Shirley Tillotson (Dalhousie University) presents Give and Take: The Citizen-Taxpayer and the Rise of Canadian Democracy (University of British Columbia Press Nov. 15, 2017) at McGill today as part of its Spiegel Sohmer Tax Policy Colloquium Series convened by Allison Christians:
Can a book about tax history be a page-turner? You wouldn’t think so. But Give and Take is full of surprises. A Canadian millionaire who embraced the new federal income tax in 1917. A socialist hero, J.S. Woodsworth, who deplored the burden of big government. Most surprising of all, Give and Take reveals that taxes deliver something more than armies and schools. They build democracy.
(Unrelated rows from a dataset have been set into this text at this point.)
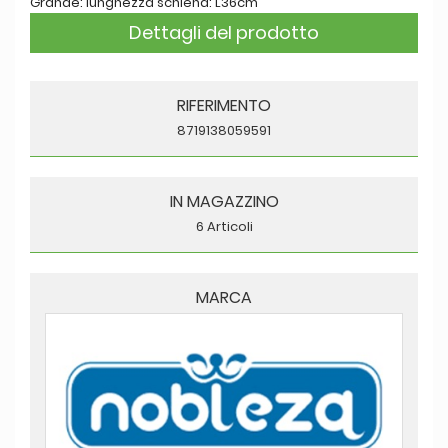
Grande: lunghezza schiena: L36cm
Dettagli del prodotto
RIFERIMENTO
8719138059591
IN MAGAZZINO
6 Articoli
MARCA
Tillotson launches her story with the 1917 war income tax, takes us through the tumultuous tax fights of the interwar years, proceeds to the remaking of income taxation in the 1940s and onwards, and finishes by offering a fresh angle on the fierce conflicts surrounding tax reform in the 1960s.
Taxes show us the power of the state, and Canadians often resisted that power, disproving the myth that we have all been good loyalists. But Give and Take is neither a simple tale of tax rebels nor a tirade against the taxman. Canadians also made real contributions to democracy when they taxed wisely and paid willingly.
When citizens confront taxation, it is a sign of a vigorously democratic political life. Our unruly tax history should be better known, and perhaps even celebrated.
This book will appeal to those interested in Canadian history and the evolution of our political institutions and cultures, including students and scholars of political science, public policy, taxation, social movements, and governance.